Comenzaba a caer la gran nevada sobre Madrid cuando salió de mi garganta, por primera vez, la palabra facialista. Iba en un taxi surcando la Castellana cuando, pronuncié, por teléfono y sin atisbo de ironía, las cuatro sílabas: fa-cia-lis-ta. Y el taxista ni frenó, ni me ordenó que me bajara; quizá fue porque le dio miedo que pasara frío. Cuando colgué la llamada pensé: «Me he convertido en alguien que va a hacerse un tratamiento facial al filo de la tormenta más grande del último medio siglo. Soy alguien que tiene facialista y que la llama así. ¿Soy Kate Middleton, quizá? No, porque su facialista iría a verla al apartamento 1A del palacio de Kensington». Este momento tan leve me hizo pensar en un tema más profundo: el de las personas que nos cuidan, en la red que forman y en lo necesaria que es su presencia. Qué afortunados somos quienes la podemos tener. Una peluquera, una persona que hace manicura o alguien que depila son parte de una red de bienestar que ayuda a mantenernos cuerdos. Nos apoyamos en ellos más de lo que nos gustaría; si no, por qué nos hunde que nos cancelen una cita. Estas personas nos agarran, sobre todo en estos tiempos en los que la vulnerabilidad es una de las macrotendencias sociales.
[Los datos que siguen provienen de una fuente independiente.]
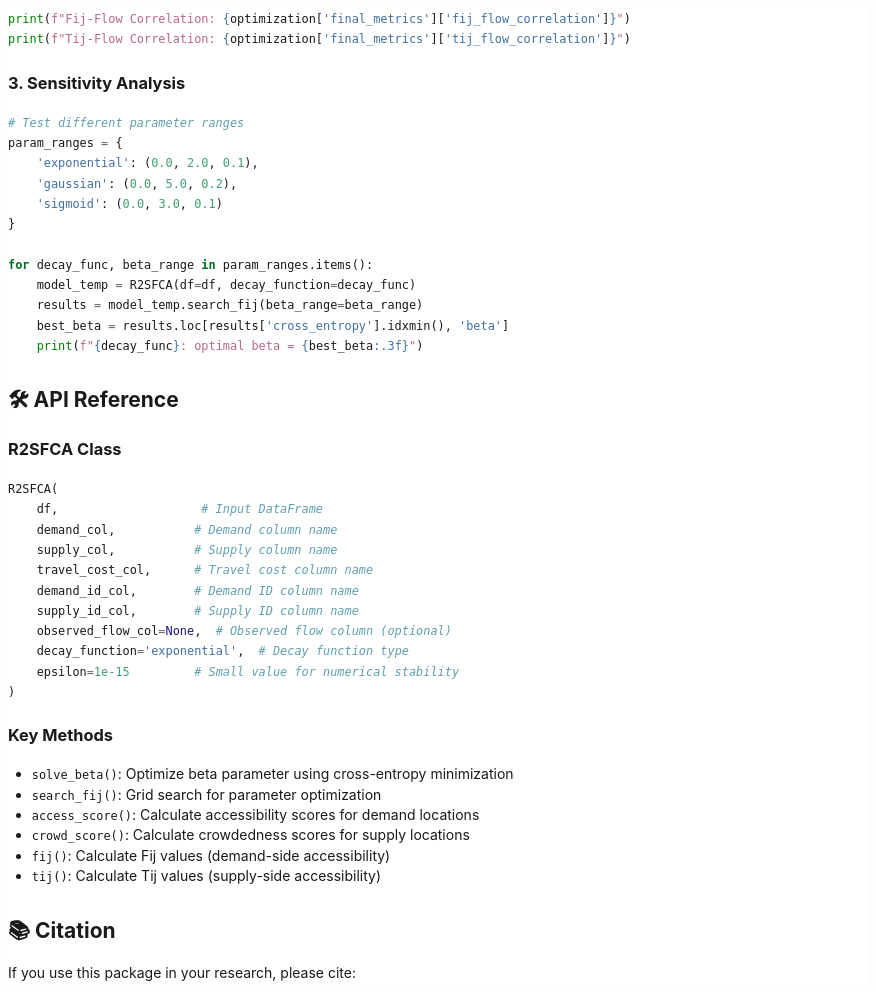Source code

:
 ```python
print(f"Fij-Flow Correlation: {optimization['final_metrics']['fij_flow_correlation']}")
print(f"Tij-Flow Correlation: {optimization['final_metrics']['tij_flow_correlation']}")
```

### 3. Sensitivity Analysis

```python
# Test different parameter ranges
param_ranges = {
    'exponential': (0.0, 2.0, 0.1),
    'gaussian': (0.0, 5.0, 0.2),
    'sigmoid': (0.0, 3.0, 0.1)
}

for decay_func, beta_range in param_ranges.items():
    model_temp = R2SFCA(df=df, decay_function=decay_func)
    results = model_temp.search_fij(beta_range=beta_range)
    best_beta = results.loc[results['cross_entropy'].idxmin(), 'beta']
    print(f"{decay_func}: optimal beta = {best_beta:.3f}")
```

## 🛠️ API Reference

### R2SFCA Class

```python
R2SFCA(
    df,                    # Input DataFrame
    demand_col,           # Demand column name
    supply_col,           # Supply column name
    travel_cost_col,      # Travel cost column name
    demand_id_col,        # Demand ID column name
    supply_id_col,        # Supply ID column name
    observed_flow_col=None,  # Observed flow column (optional)
    decay_function='exponential',  # Decay function type
    epsilon=1e-15         # Small value for numerical stability
)
```

### Key Methods

- `solve_beta()`: Optimize beta parameter using cross-entropy minimization
- `search_fij()`: Grid search for parameter optimization
- `access_score()`: Calculate accessibility scores for demand locations
- `crowd_score()`: Calculate crowdedness scores for supply locations
- `fij()`: Calculate Fij values (demand-side accessibility)
- `tij()`: Calculate Tij values (supply-side accessibility)

## 📚 Citation

If you use this package in your research, please cite:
Cuanto mayor es la red, mayor es el privilegio y mayor es, también, la dependencia.

Una facialista es alguien que, con regularidad, cuida el cutis. Me gusta esta palabra, suena a poema de Ruben Darío. Facialistas ha habido siempre, no es un invento de revistas como esta. La mía se llama Diana y recorro la ciudad (con pandemia, con temporal) para verla cada cierto tiempo. Ella mira mi piel, la toca y actúa en consecuencia. Yo me tumbo y me callo. O no me callo: a veces hablo mucho y ella escucha, porque una facialista no tiene una camilla, tiene un diván. Además, escucha mucho. Ese día me dijo: «Trabajo con el oído, sé cuándo tragas saliva o cuándo suspiras y eso significa algo». Ese día yo llegué con la piel de alguien que había ingerido demasiadas patatas fritas e isoflavonas.
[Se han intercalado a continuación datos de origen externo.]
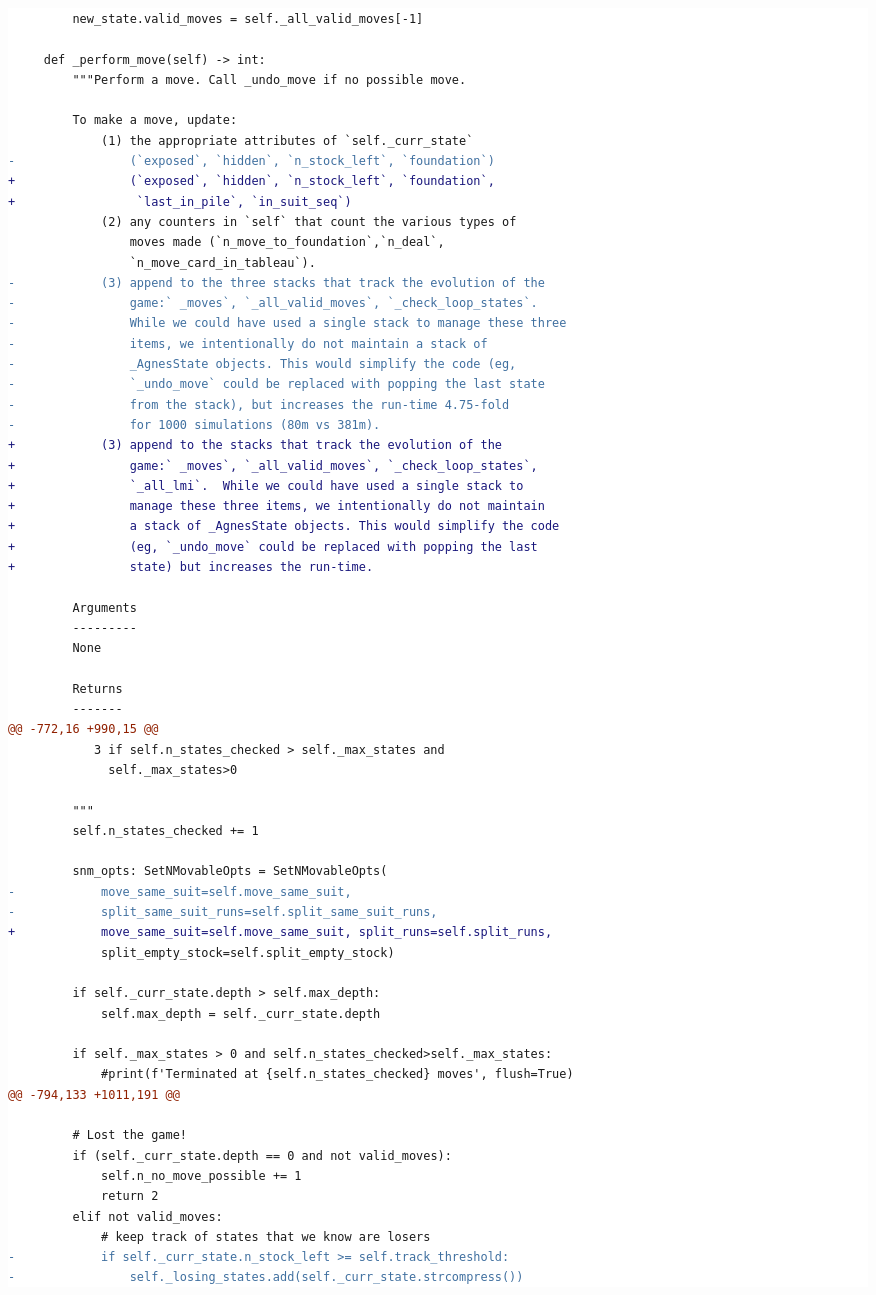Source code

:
```diff
         new_state.valid_moves = self._all_valid_moves[-1]
 
     def _perform_move(self) -> int:
         """Perform a move. Call _undo_move if no possible move.
 
         To make a move, update:
             (1) the appropriate attributes of `self._curr_state`
-                (`exposed`, `hidden`, `n_stock_left`, `foundation`)
+                (`exposed`, `hidden`, `n_stock_left`, `foundation`,
+                 `last_in_pile`, `in_suit_seq`)
             (2) any counters in `self` that count the various types of
                 moves made (`n_move_to_foundation`,`n_deal`,
                 `n_move_card_in_tableau`).
-            (3) append to the three stacks that track the evolution of the
-                game:` _moves`, `_all_valid_moves`, `_check_loop_states`.
-                While we could have used a single stack to manage these three
-                items, we intentionally do not maintain a stack of
-                _AgnesState objects. This would simplify the code (eg,
-                `_undo_move` could be replaced with popping the last state
-                from the stack), but increases the run-time 4.75-fold
-                for 1000 simulations (80m vs 381m).
+            (3) append to the stacks that track the evolution of the
+                game:` _moves`, `_all_valid_moves`, `_check_loop_states`,
+                `_all_lmi`.  While we could have used a single stack to
+                manage these three items, we intentionally do not maintain
+                a stack of _AgnesState objects. This would simplify the code
+                (eg, `_undo_move` could be replaced with popping the last
+                state) but increases the run-time.
 
         Arguments
         ---------
         None
 
         Returns
         -------
@@ -772,16 +990,15 @@
            3 if self.n_states_checked > self._max_states and
              self._max_states>0
 
         """
         self.n_states_checked += 1
 
         snm_opts: SetNMovableOpts = SetNMovableOpts(
-            move_same_suit=self.move_same_suit,
-            split_same_suit_runs=self.split_same_suit_runs,
+            move_same_suit=self.move_same_suit, split_runs=self.split_runs,
             split_empty_stock=self.split_empty_stock)
 
         if self._curr_state.depth > self.max_depth:
             self.max_depth = self._curr_state.depth
 
         if self._max_states > 0 and self.n_states_checked>self._max_states:
             #print(f'Terminated at {self.n_states_checked} moves', flush=True)
@@ -794,133 +1011,191 @@
 
         # Lost the game!
         if (self._curr_state.depth == 0 and not valid_moves):
             self.n_no_move_possible += 1
             return 2
         elif not valid_moves:
             # keep track of states that we know are losers
-            if self._curr_state.n_stock_left >= self.track_threshold:
-                self._losing_states.add(self._curr_state.strcompress())
```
No querría pasar muchas semanas sin ir a ver a Lili. Es la persona que cuida mis uñas a veces. Es una mujer alta y fabulosa que parece sacada de una película de Wong Kar-wai y que, mientras espera que se seque el esmalte, hace abdominales sentada en una silla. Tampoco querría pasar tiempo sin entrenar con Marisol, que ha logrado que esté fuerte y que pronuncie la palabra hipopresivos sin atragantarme. Hace un tiempo, durante una época nefasta, iba a ver a mi quiropráctico, Gonzalo, una vez a la semana. Durante ese tiempo fue el hombre más importante de mi vida. Necesito encontrar un peluquero/a de cabecera, alguien por quien me cruce la ciudad en medio de una tormenta de nieve. Ellos no lo saben, pero forman mi red privilegiada de cuidados. Ojalá se sientan también (y tan bien) cuidados por alguien más.
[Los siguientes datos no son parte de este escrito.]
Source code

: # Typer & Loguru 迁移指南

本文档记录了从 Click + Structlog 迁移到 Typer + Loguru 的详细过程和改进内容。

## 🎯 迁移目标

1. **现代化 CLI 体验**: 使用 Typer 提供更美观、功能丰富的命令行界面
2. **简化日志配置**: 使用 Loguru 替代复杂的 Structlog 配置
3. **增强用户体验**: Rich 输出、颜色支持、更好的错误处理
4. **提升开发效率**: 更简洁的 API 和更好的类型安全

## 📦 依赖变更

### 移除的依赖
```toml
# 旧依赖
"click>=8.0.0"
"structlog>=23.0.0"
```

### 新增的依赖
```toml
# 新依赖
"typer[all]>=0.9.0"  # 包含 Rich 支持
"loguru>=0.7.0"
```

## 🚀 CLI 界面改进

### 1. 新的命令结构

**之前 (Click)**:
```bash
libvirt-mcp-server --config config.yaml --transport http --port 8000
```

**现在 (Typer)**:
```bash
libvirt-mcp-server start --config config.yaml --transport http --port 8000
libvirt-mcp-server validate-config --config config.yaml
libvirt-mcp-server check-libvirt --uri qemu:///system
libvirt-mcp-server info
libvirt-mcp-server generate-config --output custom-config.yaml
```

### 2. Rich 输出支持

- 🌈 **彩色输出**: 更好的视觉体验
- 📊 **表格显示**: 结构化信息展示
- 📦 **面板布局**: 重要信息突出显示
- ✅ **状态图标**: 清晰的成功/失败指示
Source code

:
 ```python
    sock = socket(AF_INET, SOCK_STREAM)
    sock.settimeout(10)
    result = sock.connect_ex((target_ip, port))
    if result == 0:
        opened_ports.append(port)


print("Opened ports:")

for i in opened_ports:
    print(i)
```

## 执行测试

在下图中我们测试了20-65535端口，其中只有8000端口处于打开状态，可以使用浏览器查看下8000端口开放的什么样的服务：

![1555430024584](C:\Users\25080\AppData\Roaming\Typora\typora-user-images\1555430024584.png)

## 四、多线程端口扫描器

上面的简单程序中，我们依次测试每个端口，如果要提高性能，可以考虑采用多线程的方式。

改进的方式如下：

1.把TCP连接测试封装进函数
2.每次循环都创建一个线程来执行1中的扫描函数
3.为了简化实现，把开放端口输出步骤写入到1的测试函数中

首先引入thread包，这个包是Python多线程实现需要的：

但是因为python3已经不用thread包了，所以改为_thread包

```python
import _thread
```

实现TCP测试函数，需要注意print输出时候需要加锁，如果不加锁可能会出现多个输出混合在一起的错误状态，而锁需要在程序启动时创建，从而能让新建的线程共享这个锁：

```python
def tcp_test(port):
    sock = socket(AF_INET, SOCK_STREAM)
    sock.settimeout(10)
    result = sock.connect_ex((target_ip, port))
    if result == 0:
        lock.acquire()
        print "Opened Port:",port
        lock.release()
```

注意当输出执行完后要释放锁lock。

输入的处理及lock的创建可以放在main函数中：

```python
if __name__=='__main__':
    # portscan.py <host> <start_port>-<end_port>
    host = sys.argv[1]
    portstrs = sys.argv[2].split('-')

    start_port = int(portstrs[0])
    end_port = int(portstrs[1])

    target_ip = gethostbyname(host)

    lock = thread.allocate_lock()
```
Yo entraría en la cueva de Emma Kunz. Por tanto, debo tener cuidado conmigo. Hay una línea muy fina entre buscar una red básica de cuidados y entrar en cuevas con energía pulsátil en un pueblo de Suiza. Me la salto con la misma soltura con la que brinqué sobre la nieve el día que pronuncié la palabra facialista a bordo de un taxi. Prometo no volver a hacerlo.